第38話 消えた痕跡
志人は一度滋岡家に戻ると、ノートパソコンを持って役所に戻った。
里に来る前の志人の部屋にあった私物は、全て送ってもらっていた。
ずっと陰陽道の勉強に明け暮れて使っていなかったので、ずいぶんと懐かしく感じた。
華凛の執務室は綺麗に片付いており、荒らされた形跡はない。
志人は華凛のパソコンと持参したノートパソコンを繋ぐと、小さく息を吐いた。
「何が始まるんじゃ?」
九尾が興味深げにモニターを覗き込む。
クオンも志人の背後に立って、同じようにモニターを見ている。
「ま、見てなって」
志人がキーボードを叩くと、少しの読み込みの後で華凛のパソコンが立ち上がった。
そのままメインコンピューターへと接続を試みる。
ウィルスソフトに弾かれて動かなくなるが、すぐに別のアプローチを始めて突破する。
システムダウンの原因は、華凛のパソコンから侵入したウィルスによるものだった。
それもあまり複雑なものではなく、志人にも対応可能な物だった。
「これなら午後までには復旧できるかもしれない」
志人がキーボードを叩きながら呟く。
クオンも九尾もそれがどれだけ凄い事なのかが計り知れず、曖昧に頷く事しかできなかった。
宗明は指揮を取りながらも焦っていた。
最近、華凛とは分かり合えない事が増えていたが、里に危害を加えるとは考えにくかった。
何者かに拉致され、濡れ衣を着せられている可能性もある。
行方が知れない事自体も心配だったが、その経緯がわからない事に苛立ちを感じていた。
朝から調べた中で、不可解な点が二つ。
昨晩から今朝までの間に、車が一台無くなっていること。
華凛と親しかった陰陽師が数名、所在が知れないこと。
後者に関しては一週間程前からいなくなっているため、単に周辺の小鬼退治に出ている可能性もある。

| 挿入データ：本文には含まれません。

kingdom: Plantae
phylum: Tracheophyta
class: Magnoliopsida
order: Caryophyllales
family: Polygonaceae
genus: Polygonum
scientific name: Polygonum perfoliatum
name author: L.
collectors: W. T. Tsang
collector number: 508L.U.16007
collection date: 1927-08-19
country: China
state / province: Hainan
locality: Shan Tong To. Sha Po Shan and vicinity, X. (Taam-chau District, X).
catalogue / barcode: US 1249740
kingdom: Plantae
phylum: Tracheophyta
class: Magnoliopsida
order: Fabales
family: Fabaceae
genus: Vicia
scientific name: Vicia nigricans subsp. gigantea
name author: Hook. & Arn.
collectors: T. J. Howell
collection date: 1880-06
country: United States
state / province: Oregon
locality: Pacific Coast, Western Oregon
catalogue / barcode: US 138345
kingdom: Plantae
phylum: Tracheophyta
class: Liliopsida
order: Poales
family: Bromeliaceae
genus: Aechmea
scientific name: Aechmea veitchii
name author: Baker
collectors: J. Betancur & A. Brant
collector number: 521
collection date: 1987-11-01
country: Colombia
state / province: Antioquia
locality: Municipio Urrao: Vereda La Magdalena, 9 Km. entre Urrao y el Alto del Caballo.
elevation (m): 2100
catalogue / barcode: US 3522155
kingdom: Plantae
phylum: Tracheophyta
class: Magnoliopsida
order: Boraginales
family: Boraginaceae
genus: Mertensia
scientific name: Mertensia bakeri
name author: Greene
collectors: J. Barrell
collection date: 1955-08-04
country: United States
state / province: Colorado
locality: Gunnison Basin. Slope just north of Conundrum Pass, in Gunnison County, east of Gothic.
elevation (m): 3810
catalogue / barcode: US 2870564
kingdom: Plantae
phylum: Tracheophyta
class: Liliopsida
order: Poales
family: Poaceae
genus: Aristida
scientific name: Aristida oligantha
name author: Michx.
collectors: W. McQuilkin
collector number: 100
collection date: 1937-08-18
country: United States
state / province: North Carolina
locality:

だが、それを確認しようにも管理していたメインコンピューターが動かない事にはどうにもならなかった。
スマートフォンが着信を告げる。
蘆屋幸子の名を確認すると、通話を開始する。
「こっちはあらかた準備できたよ。まずはどこに向かえばいい?」
「先ほど警察から連絡があった。無くなった車は、県道を南に抜けた所にあるコンビニの先で乗り捨てられているようだ。まずはそこに向かってほしい」
「わかった。里は任せたよ」
短く答えて幸子は通話を終えた。
華凛の捜索に向かうのは幸子、道真、美陽の三人になった。
状況が読めない今、里の戦力を割くのは危険でもあるし、明確な手がかりもないままで動く事も憚られたからだ。
「宗明様。東北支部の坂井様からお電話です」
事務の女性から声がかかる。
「すぐ行く」
宗明は足早に事務所に向かった。
既に県道まで車を走らせていた美陽は、すぐに乗り捨てられた車を発見した。
少し距離をおいて停車すると、三人は足早に見慣れた車に向かう。
それは田んぼのあぜ道の真ん中に、無造作に停められていた。
外傷もなく、人の気配もない。
幸子が呪符を一枚取り出して念を込める。
「変だね。残滓がない」
幸子の言葉に、二人は眉を寄せた。
通常、人が動いた所には何らかの痕跡が残る。
幸子はそれを調べたのだが、完全に消えていた。
「わざわざ痕跡を消してるって事は、追跡される事も想定済みって事か」
道真が腕組みして呟くように言った。
辺りを見渡していた美陽は、走ってきた道路の先を見据える。
「この辺りに身を潜めるんだとしたら、車の置かれてる位置が不自然ね。私ならもっと手前に停めて車を乗り換えたように見せかける」
「つまり……、どういう事だ?」
道真の問いに、幸子が大きく溜息をつく。
「あんた、本当に考えなしだね。痕跡を消す程慎重になってるなら、自分の向かう先も悟られないようにするだろ? あぜ道を通って林に潜むなら、逆に道路側に車があった方が追っ手の目を誤魔化せるんだ」
「って事は、道路の方に向かったわけだよな? それこそ林の手前まで車で行った方が裏をかけるんじゃないのか?」
今ひとつ納得いかない様子の道真に、今度は美陽が答える。
「確かにね。中途半端な位置に停めたのは、こうやって撹乱する目的もあると思う。だけど、里に近いこの辺りに身を潜めるのはリスクが高いよね。どんな理由か分からないから断定はできないけど、車を乗り替えて遠くに移動してる可能性が高いと思う」
「賛成だね」
幸子が同意して頷いた。
「警察に行って監視カメラを調べよう。華の車の前後に、乗り継いだ車がいるはずだ」
道真はまだ釈然としなかったが、反論する理由も挙げられずに大人しく従った。